I Heart Guitar: Yeah. Yeah. I’m looking forward to when you get to Promised Land! That record was huge for me.

Geoff Tate: Oh wow! Yeah. Yeah. I love that album a lot. Yeah. I was just actually this weekend, this weekend, I was just up in San Juan Island where we recorded the Promised Land album and I was sort of reminiscing to some friends and my family was with me about all the places where we recorded and what we did while we were there and showing them some of the locations, you know, it was kind of fun going kind of going back to time

I Heart Guitar: What does that album mean to you now? Like it went so deep lyrically into a lot of things and to me it was like a new sound that was, you know, it was dark, it was aggressive, it wasn’t quite as, as pop oriented as, you know, as empire was. Did it feel like you were kind of treading new ground at the time?

Geoff Tate: Uh, yeah, it did. It felt like, um, well we hadn’t actually made music together as a band for, Oh, I guess three years. We took time off and just sort of tried to adjust to our, new surroundings that we found ourselves and after the success of Mindcrime and Empire. And I think that we were very separate, you know, as people and had moved on and from each other and, and you know, people had started, got married, started families, um, had divorces in that period of time.
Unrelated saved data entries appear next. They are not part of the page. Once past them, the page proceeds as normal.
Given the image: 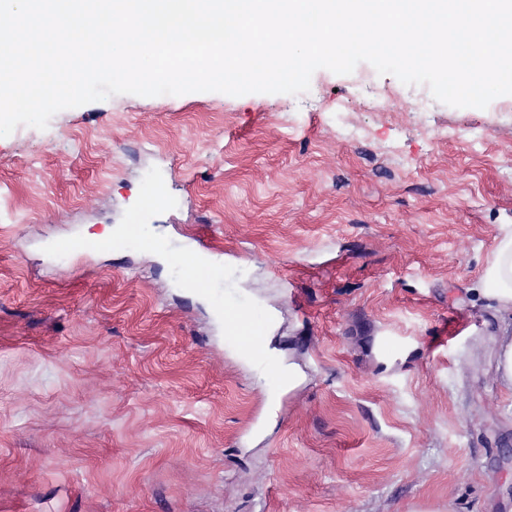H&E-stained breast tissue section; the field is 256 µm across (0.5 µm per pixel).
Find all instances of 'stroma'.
<instances>
[{
    "label": "stroma",
    "instance_id": "1",
    "mask_svg": "<svg viewBox=\"0 0 512 512\" xmlns=\"http://www.w3.org/2000/svg\"><path fill=\"white\" fill-rule=\"evenodd\" d=\"M398 91L383 108L365 99ZM237 270L305 374L273 393L204 298L108 237ZM512 232V95L455 108L363 62L307 93L116 95L0 138V512H512V393L478 295ZM410 359L385 368L378 340Z\"/></svg>",
    "mask_w": 512,
    "mask_h": 512
}]
</instances>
And we started up new businesses, took up hobbies, had children, you know, all kinds of life happened in that period of time. And so really, you know, to get the band sort of back into the headspace and creating, we decided to go to this remote Island and live up there and, and you know, make music again, in a studio that we built, and kind of tried to make the record in a real organic way. So that was the goal, really is to sort of come back together and see what we could, we could do again. I think the record was about that. It was about exploring what we had been through over the last few years and where we were at generally at at the moment, how we had progressed or declined or, you know, what was, what was feeding our inspiration at that point, uwas really the discovery, you know, really was, trying to find out what had been going on, you know. And, uh, so the album has a lot of, uh, I guess maybe more introspective soul searching kind of songs on it. And I think it’s the first record that we ever made in my mind that sort of captured a mood and kind of stuck with it, you know, which I wanted to.

I Heart Guitar: Well it’s interesting too because a lot of bands would come out of like a really big success like Empire and the next album would have been very literally about, “Oh yeah, the music industry is a hideous bitch goddess” and all this. Whereas as you said, it was more introspective, I guess it was about how you felt about what was going on rather than just describing what was going on, which there are so many albums out there like that which are like “Oh, I’m disillusioned because the music industry is different to how I thought it would be at this level.” But instead you didn’t do songs specifically saying, you know, “this is where our careers are at.” It was, “this is how I’m feeling.” And so that I think allows people to apply their own experiences to it, even though their experiences might be nothing like, what inspired it.

Geoff Tate: Yeah. That’s an interesting way of looking at it. A lot of people thought it was just too fucking melancholy.